Propolis from the Stingless Bee Trigona incisa from East Kalimantan, Indonesia, Induces In Vitro Cytotoxicity and Apoptosis in Cancer Cell lines

Kustiawan, Paula M,Phuwapraisirisan, Preecha,Puthong, Songchan,Palaga, Tanapat,Arung, Enos T,Chanchao, Chanpen Asian Pacific Journal of Cancer Prevention 2015 Asian Pacific journal of cancer prevention Vol.16 No.15

Background: Previously, stingless bee (Trigona spp.) products from East Kalimantan, Indonesia, were successfully screened for in vitro antiproliferative activity against human cancer derived cell lines. It was established that propolis from T. incisa presented the highest in vitro cytotoxicity against the SW620 colon cancer cell line (6% cell survival in $20{\mu}g/mL$). Materials and Methods: Propolis from T. incisa was extracted with methanol and further partitioned with n-hexane, ethyl acetate and methanol. The in vitro cytotoxicity of the extracts was assessed by the MTT assay against human colon (SW620), liver (Hep-G2), gastric (KATO-III), lung (Chago) and breast (BT474) cancer derived cell lines. The active fractions were further enriched by silica gel quick column, absorption and size exclusion chromatography. The purity of each fraction was checked by thin layer chromatography. Cytotoxicity in BT-474 cells induced by cardanol compared to doxorubicin were evaluated by MTT assay, induction of cell cycle arrest and cell death by flow cytometric analysis of propidium iodide and annexin-V stained cells.

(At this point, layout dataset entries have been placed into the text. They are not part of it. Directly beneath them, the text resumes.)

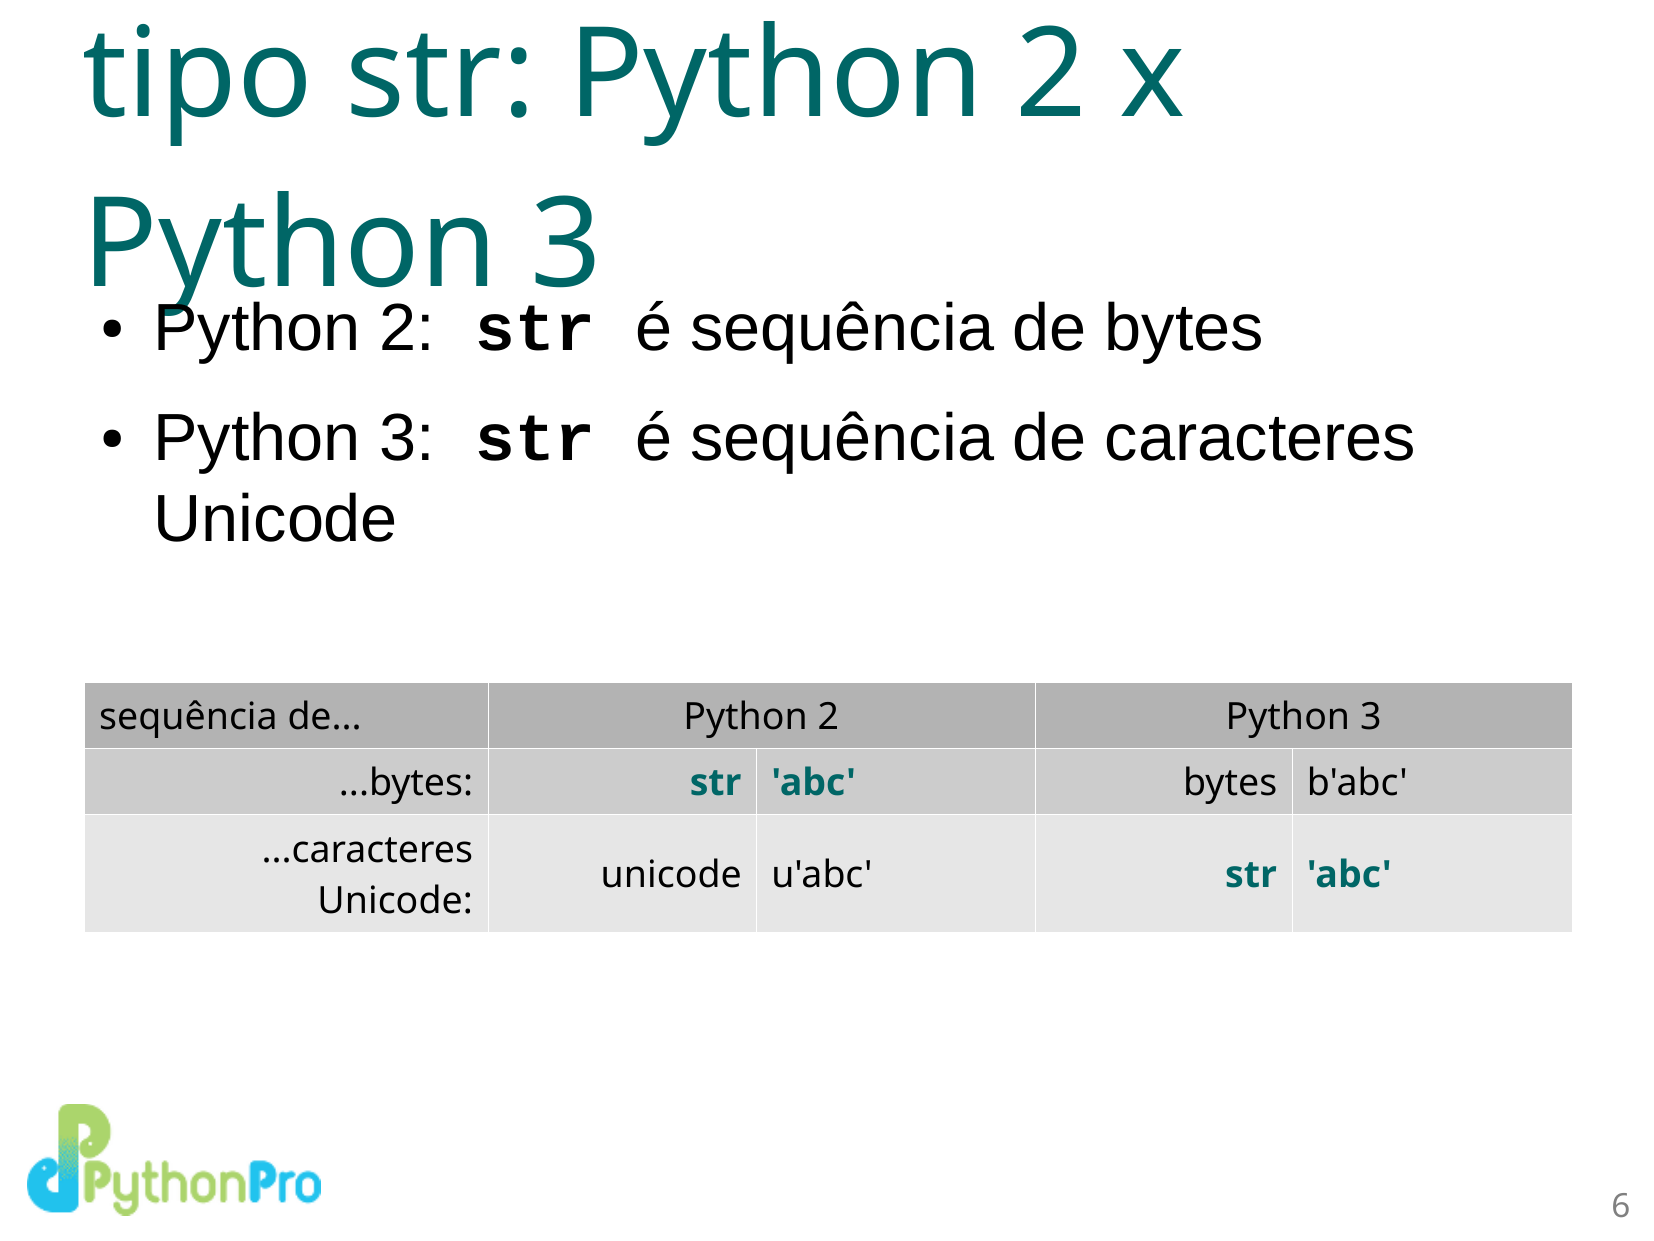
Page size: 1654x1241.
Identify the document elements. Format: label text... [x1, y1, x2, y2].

table_cell ...bytes: [85, 749, 488, 814]
table_header sequência de... [85, 683, 488, 748]
table_cell 'abc' [757, 749, 1035, 814]
table_cell ...caracteres Unicode: [85, 815, 488, 932]
table_cell str [489, 749, 756, 814]
list Python 2: str é sequência de bytes Python 3: str é sequência de caracteres Unicode [82, 290, 1571, 1010]
table_cell bytes [1036, 749, 1292, 814]
table_cell b'abc' [1293, 749, 1572, 814]
table_cell str [1036, 815, 1292, 932]
table_cell unicode [489, 815, 756, 932]
table_cell 'abc' [1293, 815, 1572, 932]
table_cell u'abc' [757, 815, 1035, 932]
table_header Python 3 [1036, 683, 1572, 748]
title tipo str: Python 2 x Python 3 [82, 49, 1571, 257]
table_header Python 2 [489, 683, 1035, 748]
picture [27, 1104, 321, 1216]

Results: A cardol isomer was found to be the major compound in one active fraction (F45) of T. incisa propolis, with a cytotoxicity against the SW620 ($IC_{50}$ of $4.51{\pm}0.76{\mu}g/mL$), KATO-III (IC50 of $6.06{\pm}0.39{\mu}g/mL$), Hep-G2 ($IC_{50}$ of $0.71{\pm}0.22{\mu}g/mL$), Chago I ($IC_{50}$ of $0.81{\pm}0.18{\mu}g/mL$) and BT474 (IC50 of $4.28{\pm}0.14{\mu}g/mL$) cell lines. Early apoptosis (programmed cell death) of SW620 cells was induced by the cardol containing F45 fraction at the $IC_{50}$ and $IC_{80}$ concentrations, respectively, within 2-6 h of incubation. In addition, the F45 fraction induced cell cycle arrest at the G1 subphase. Conclusions: Indonesian stingless bee (T. incisa) propolis had moderately potent in vitro anticancer activity on human cancer derived cell lines. Cardol or 5-pentadecyl resorcinol was identified as a major active compound and induced apoptosis in SW620 cells in an early period (${\leq}6h$) and cell cycle arrest at the G1 subphase. Thus, cardol is a potential candidate for cancer chemotherapy.